No. 2. Barry Amundson of the Forum News Service says, “[Lisa Twomey of Moorhead is] one in the vast army of working moms in Minnesota, a state that was ranked the second best in the nation for working moms as Mother’s Day nears. North Dakota at 19th and South Dakota at 34th were further down in the rankings, but also won high marks in a few categories, according to a study released this week by personal-finance website WalletHub. The rankings were based on day-care quality, median women’s salaries and female unemployment rates, among other categories.”

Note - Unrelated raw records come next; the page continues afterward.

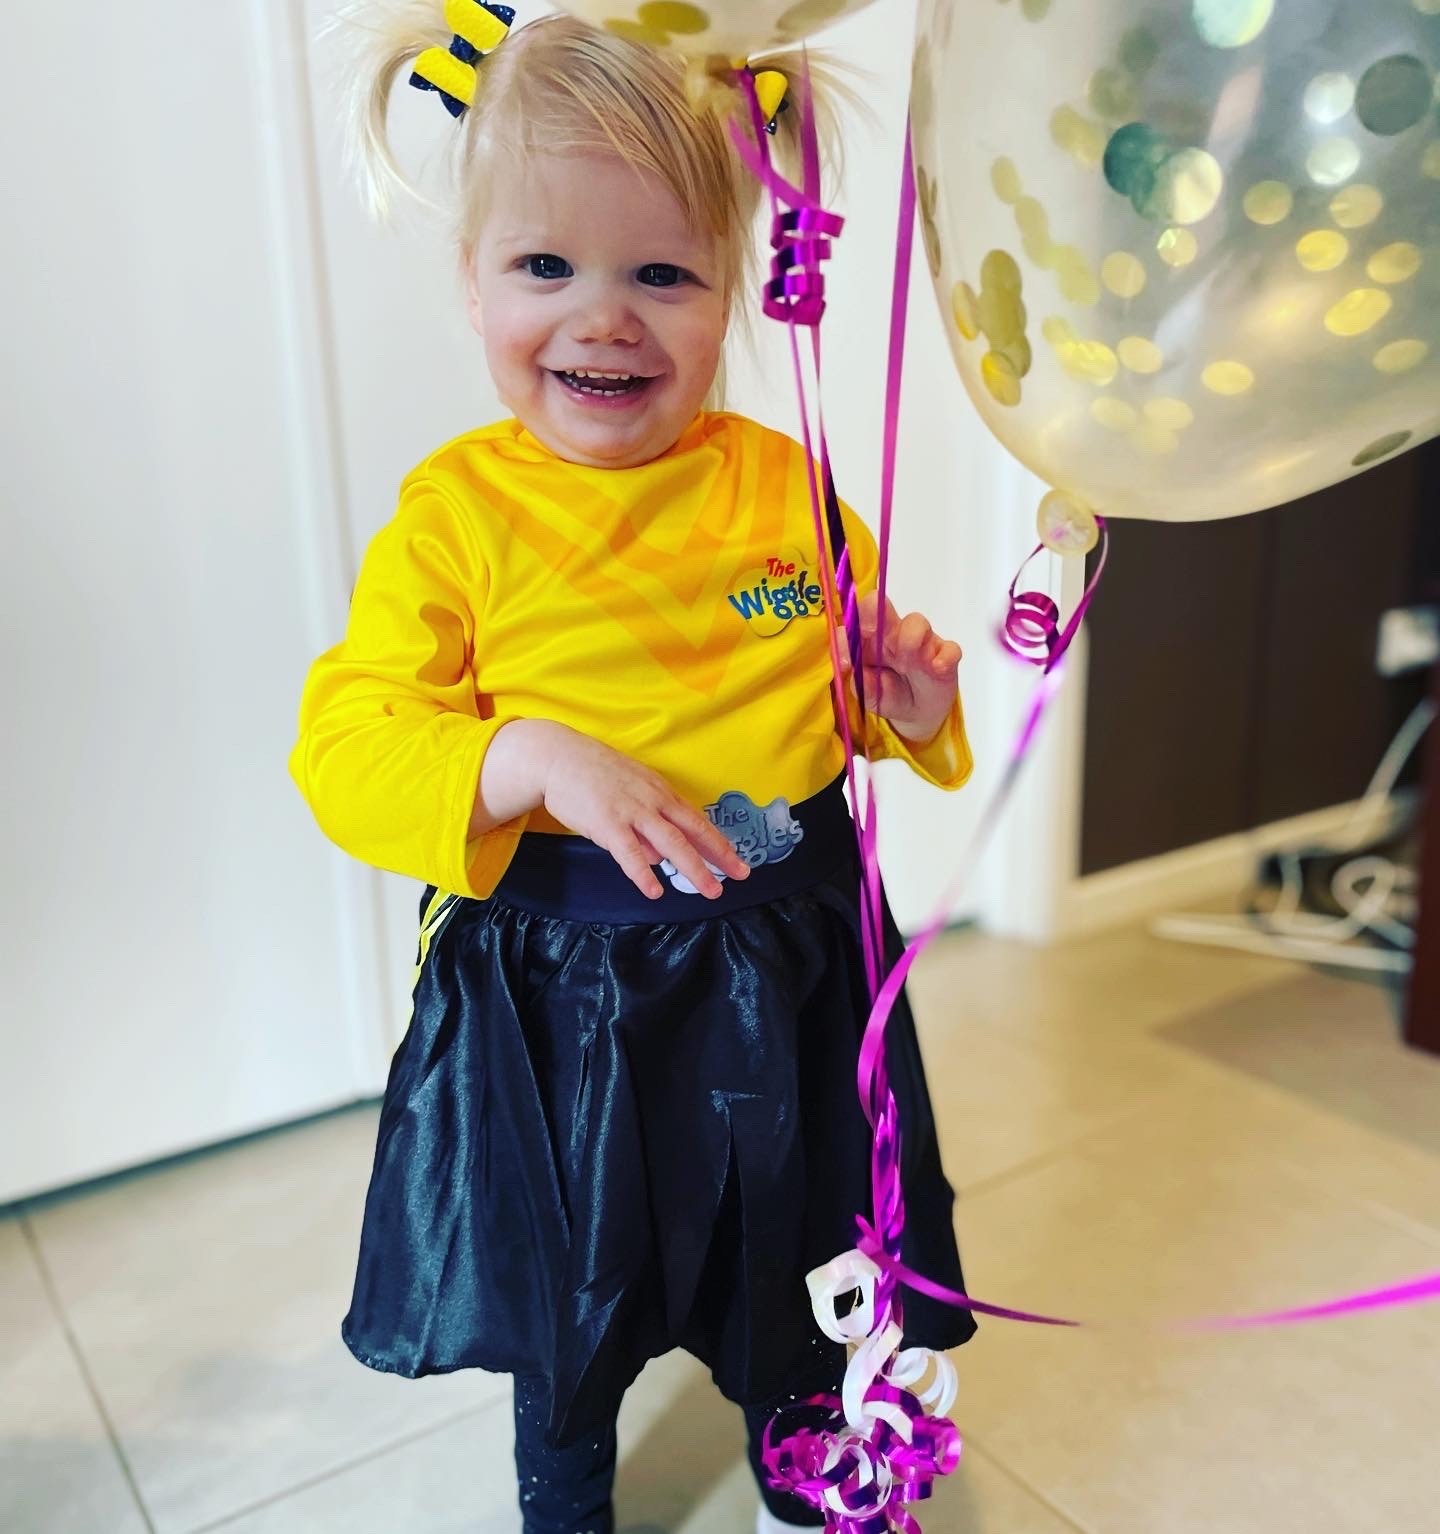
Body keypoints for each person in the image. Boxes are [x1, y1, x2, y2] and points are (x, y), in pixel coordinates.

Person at [291, 6, 976, 1531]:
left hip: (789, 953)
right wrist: (522, 757)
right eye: (548, 266)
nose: (606, 317)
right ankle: (567, 1469)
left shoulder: (779, 483)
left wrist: (904, 701)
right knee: (579, 1269)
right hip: (570, 988)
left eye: (663, 272)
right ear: (472, 286)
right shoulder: (456, 518)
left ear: (737, 288)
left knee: (793, 1232)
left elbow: (839, 712)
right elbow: (345, 749)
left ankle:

The inclusiveness stuff is clearly a plot. Says Beatrice Dupuy for the Strib, “The calls flooded into Delano Superintendent Matthew Schoen’s office as soon as word got out that teachers were putting up rainbow-colored signs that read, ‘Diverse, Inclusive, Accepting, Welcoming, Safe Space for Everyone.’ Some parents took issue with the rainbow color scheme, which they felt focused on the gay and lesbian community. In response, district officials informed teachers by e-mail that they could be violating a written policy about the posting of non-school-sponsored material. Now district officials and the Delano Teachers Union are trying to work out a solution. By late afternoon Tuesday, district officials told the union that teachers could use their discretion in deciding whether to keep the signs up, and Schoen said that staff were never ordered to remove them.”

Comments (1)

  1. Submitted by Henk Tobias on 05/10/2017 - 12:35 pm.

    Nice work Delano

    I am so happy to see that you all are maintaining the narrow mindedness I grew up with. God forbid your schools become ‘Diverse, Inclusive, Accepting, Welcoming, Safe Spaces for Everyone.’ Better to fill the little kiddies heads with anger and hate, like that that spews forth from the Whitehouse in Tweet form early every morning.